Copenhagen: Hygge, Hipster bars and a Disappointing Statue
Living in Oslo means that Copenhagen is a relatively nearby Scandinavian sister city – one that often gets discussed around here for its cosmopolitan nature, wind chill factor and love for cycling. It offers the cool simplicity of the Nordics mixed with the urban vibe of most European capitals, making it a ‘best of both worlds’ setting. Here are some interesting bits about the city and what you can do there:
1. Take the walking tour: This is a city best discovered on foot. There are free walking tours that happen everyday in the city, irrespective of the weather. They take you around the city’s landmarks and fill you up with anecdotes, stories and history over about four hours. A great way to get some perspective and orient yourself!
2. Jump onto a cycle: Just do it (as they say, when in Rome…) This is one city that loves to cycle and has over 350 kilometres of cycle paths criss-crossing it. Cyclists own the avenues even in the depths of winter. In fact, you will see hordes of them cycling to work in the morning, or with their kids for fun in the evenings. It doesn’t matter where you go, just cycle.
3. Stop by at Nyhavn: Visiting Copenhagen and not dropping by here should be illegal – Nyhavn is simply gorgeous! You will recognise it from posters and ads. It has 17-century wooden houses lining the canal, painted in the most vibrant colours. It’s a great place to get some food and drink, some ice cream and sunshine or just a photograph. Fun fact: Hans Christian Anderson lived in Nyhavn where he wrote The Princess and the Pea and other famous fairy tales.

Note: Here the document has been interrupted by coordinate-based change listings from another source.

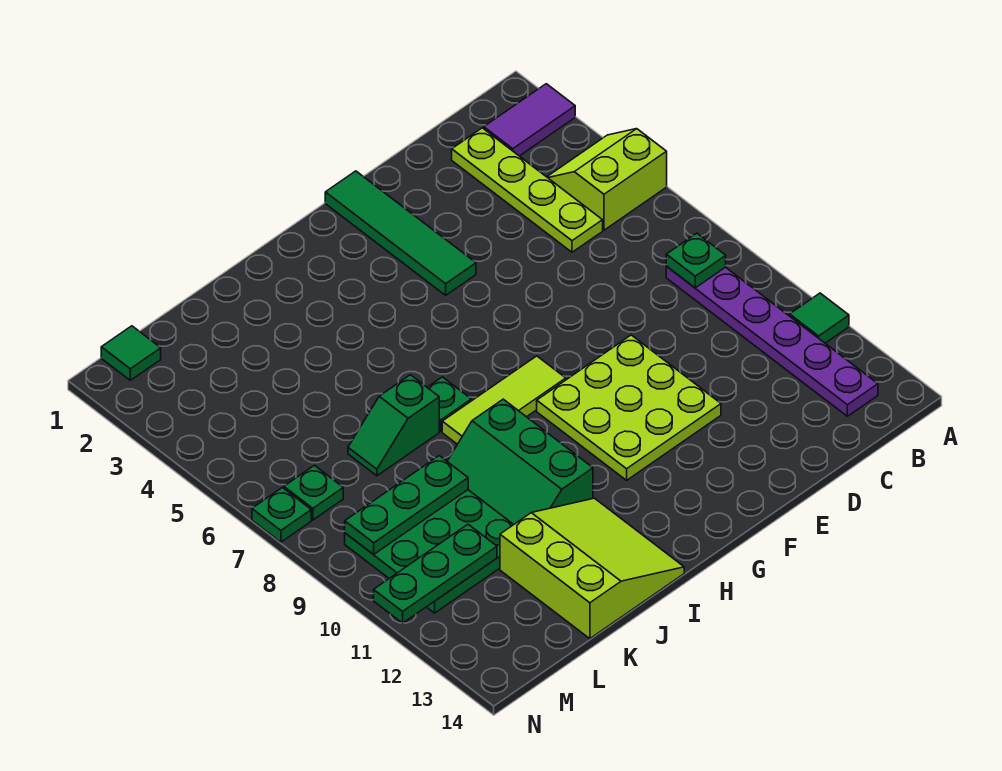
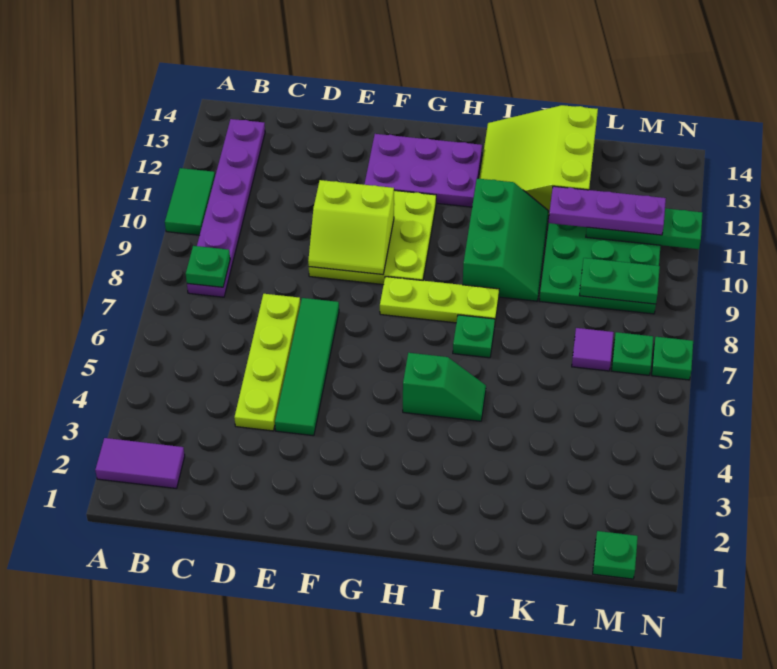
lime 2x2 slope [547,129,667,230] -> lime 2x2 slope moved to [308,180,394,275]
green 1x1 tile [790,293,849,343] -> green 1x2 tile [165,168,215,235]
lime 1x4 plate [452,128,603,252] -> lime 1x4 plate moved to [234,294,300,431]
green 1x4 tile [325,171,476,295] -> green 1x4 tile moved to [275,298,339,436]
none -> purple 2x3 plate [364,134,482,207]
lime 1x3 tile [442,356,566,444] -> lime 1x3 plate [380,277,499,323]
green 1x2 slope [348,375,439,476] -> green 1x2 slope moved to [403,353,486,421]
green 1x3 plate [345,456,468,554] -> green 1x2 plate [580,258,660,304]
none -> purple 1x3 plate [549,186,666,235]
none -> purple 1x1 tile [572,328,614,371]
green 1x1 tile [101,326,161,380] -> green 1x1 plate [593,531,638,579]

4. The Little Mermaid Statue: Speaking of the fabulous Mr. Anderson, this legacy lives on all over Copenhagen. While the statue itself is very underwhelming (apparently It was voted as the second most disappointed statue in Europe by tourists) it’s still an interesting tribute to a great storyteller.
5. Tivoli Gardens: Located in the centre of the city, this amusement park draws in people from all over Europe (I have friends who travel especially to Copenhagen from Oslo to visit Tivoli). Tivoli Gardens was opened in 1843 and has kept its old-world charm while still adding new and modern amusement park rides. They have some of the most heart pounding thrill rides we've ever seen! Make sure to go at night to see the gardens lit up with lanterns and light shows. During the winter, the entire place converts into a breath-taking winter wonderland.

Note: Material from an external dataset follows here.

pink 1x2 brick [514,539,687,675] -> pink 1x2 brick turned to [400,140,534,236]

6. Take a canal tour: There are numerous canal tours that run across Copenhagen and Nyhavn is their starting point. An interesting and unique way of discovering the city! As the story goes, Danish King Christian IV was a fan of Holland and wanted to model the city after Amsterdam. He created channels to have the look and feel of Amsterdam and also used it to protect the naval fleet.

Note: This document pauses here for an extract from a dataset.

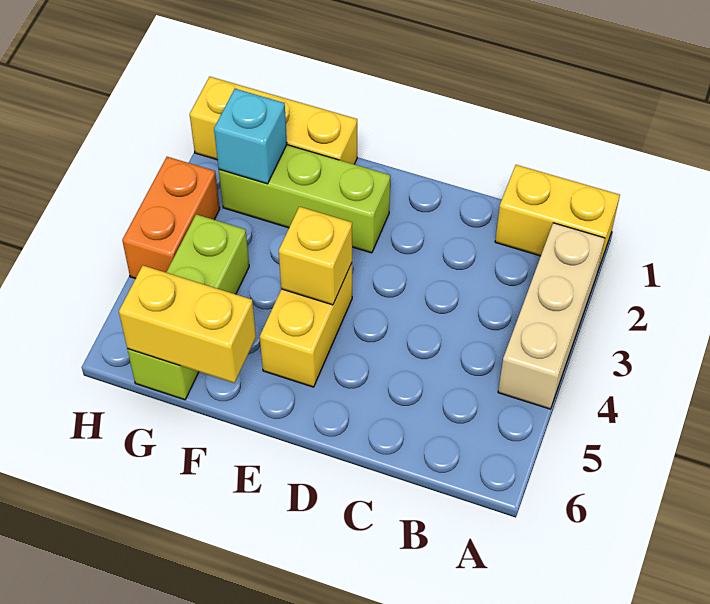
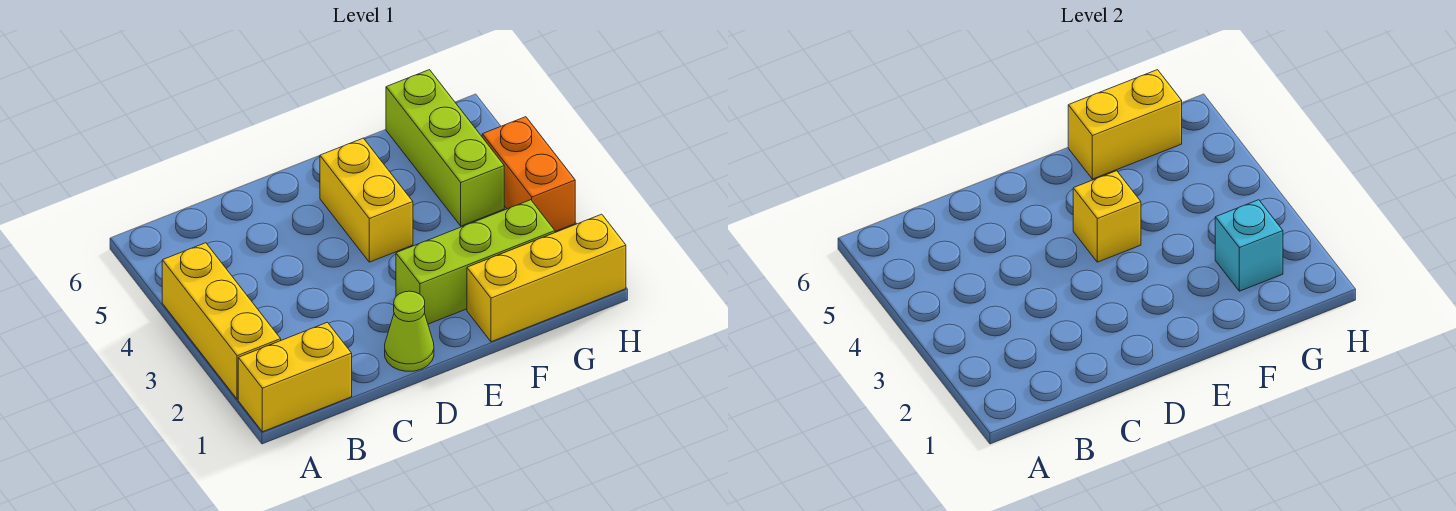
tan 1x3 brick [498,223,605,409] -> yellow 1x3 brick [162,243,281,399]
none -> lime 1x1 cone [385,291,434,371]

7. Experience Hygge: Denmark consistently ranks as one of the happiest countries in the world, The Danish concept of hygge has become something of a fad all around the world, translating as “cosy” but not quite entirely. It is idea of warmth, friendliness, intimacy and leisure together all rolled into one. Experience this notion of hygge in one of the city’s lovely cafes, drinking coffee and reading a book, or just relaxing in a park with your special people with a Danish in hand. Take time to slow down, appreciate life and enjoy the moment.
8. Experience Free Christiania: A part of Copenhagen that claims to live on its own rules and regulation (with 900 inhabitants), Christiania is cool and chic. The hipster vibe is unmissable. There are scores of great places to eat, fantastic bars (don’t miss the hipster cocktails), hear live music and shop for artsy stuff. If you’re vegetarian or vegan, you will especially love this place for its food options.
9. Birds-eye view: Sign off with a crazy (free) view of Copenhagen at Vor Frelsers Kirke from the spire atop the church. It’s quite a view, overlooking Christianshavn and central Copenhagen. Interesting fact: the spire runs counter-clockwise, which is quite unconventional.